[START OF Items]
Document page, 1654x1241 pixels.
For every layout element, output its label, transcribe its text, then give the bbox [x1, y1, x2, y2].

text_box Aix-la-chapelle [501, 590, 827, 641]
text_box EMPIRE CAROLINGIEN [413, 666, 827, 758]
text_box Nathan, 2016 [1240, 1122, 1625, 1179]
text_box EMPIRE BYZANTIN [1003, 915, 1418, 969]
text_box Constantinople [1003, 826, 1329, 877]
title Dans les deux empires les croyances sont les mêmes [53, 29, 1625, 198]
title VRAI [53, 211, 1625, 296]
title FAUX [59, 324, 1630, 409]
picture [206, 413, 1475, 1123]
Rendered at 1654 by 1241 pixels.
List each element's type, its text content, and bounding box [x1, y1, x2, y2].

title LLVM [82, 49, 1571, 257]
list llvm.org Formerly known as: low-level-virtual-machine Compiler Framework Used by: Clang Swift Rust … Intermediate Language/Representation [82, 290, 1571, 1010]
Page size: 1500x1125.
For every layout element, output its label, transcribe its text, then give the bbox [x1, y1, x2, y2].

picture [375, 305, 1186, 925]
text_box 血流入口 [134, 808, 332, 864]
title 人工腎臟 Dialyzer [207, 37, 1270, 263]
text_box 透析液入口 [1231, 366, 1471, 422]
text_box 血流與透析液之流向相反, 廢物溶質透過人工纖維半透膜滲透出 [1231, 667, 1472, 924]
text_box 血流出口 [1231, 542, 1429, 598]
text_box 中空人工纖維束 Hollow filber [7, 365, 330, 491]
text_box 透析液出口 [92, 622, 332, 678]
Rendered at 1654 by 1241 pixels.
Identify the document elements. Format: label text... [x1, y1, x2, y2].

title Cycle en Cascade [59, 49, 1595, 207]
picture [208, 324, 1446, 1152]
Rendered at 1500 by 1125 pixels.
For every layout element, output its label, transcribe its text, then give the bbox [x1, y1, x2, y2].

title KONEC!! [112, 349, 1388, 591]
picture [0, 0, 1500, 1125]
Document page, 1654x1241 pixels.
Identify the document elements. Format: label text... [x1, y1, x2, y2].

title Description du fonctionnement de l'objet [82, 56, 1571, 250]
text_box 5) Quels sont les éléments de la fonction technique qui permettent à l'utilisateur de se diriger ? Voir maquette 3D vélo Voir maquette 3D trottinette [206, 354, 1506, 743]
[END OF Items]
**What you are asked to do**:
Extract the lines from the very first one through the line containing "text_box Constantinople [1003, 826, 1329, 877]", both included, and repeat them exactly.

**Reply**:
Document page, 1654x1241 pixels.
For every layout element, output its label, transcribe its text, then give the bbox [x1, y1, x2, y2].

text_box Aix-la-chapelle [501, 590, 827, 641]
text_box EMPIRE CAROLINGIEN [413, 666, 827, 758]
text_box Nathan, 2016 [1240, 1122, 1625, 1179]
text_box EMPIRE BYZANTIN [1003, 915, 1418, 969]
text_box Constantinople [1003, 826, 1329, 877]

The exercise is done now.